Überall heißt es nur: Wir werden mal überlegen, ob wir das machen können
Franziska Achterberg, Greenpeace
Achterberg sieht „bei den Geldspritzen das Risiko, dass die Unternehmen damit entschädigt werden, dass jetzt umgebaut wird“. Und das Geld eben nicht bei den betroffenen Bürgern und den Gemeinden ankomme. Sie kritisiert den zaghaften Ton des Papiers: „Überall heißt es nur: Wir werden mal überlegen, ob wir das machen können“, sagt die Greenpeace-Sprecherin. Großen Verschmutzern, wie der Ölindustrie und den Autoherstellern, würden „keine Einschränkungen auferlegt“.

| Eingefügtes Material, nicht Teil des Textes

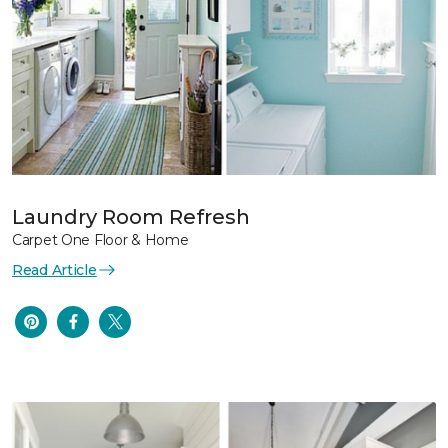
Laundry Room Refresh
Carpet One Floor & Home
Read Article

Dabei verlange die Klimakrise, „ein fundamentales Überdenken des wirtschaftlichen Systems, das es über Jahrzehnte belohnt hat, die Luft zu verschmutzen und die Umwelt zu zerstören“, so Greenpeace. Von der Leyens Plan für die Wirtschaft Europas setzt dagegen weiter auf Wachstum, nur eben jetzt in Grün. Der Green Deal sei „unsere Wachstumsstrategie, die sich mehr um die Umwelt kümmert“, sagte sie.
Vorgeschmack aufs kommende Hickhack
Doch zumindest ihr Vizepräsident Frans Timmermans sprach gleichzeitig davon, mit dem Green Deal „unser wirtschaftliches Modell umwandeln“ zu wollen. Dieser kleine Widerspruch zwischen der EU-Chefin und ihrem Stellvertreter gibt einen Vorgeschmack darauf, wieviel in Europa noch gestritten werden wird, bis wir tatsächlich auf einen grünen Zweig kommen.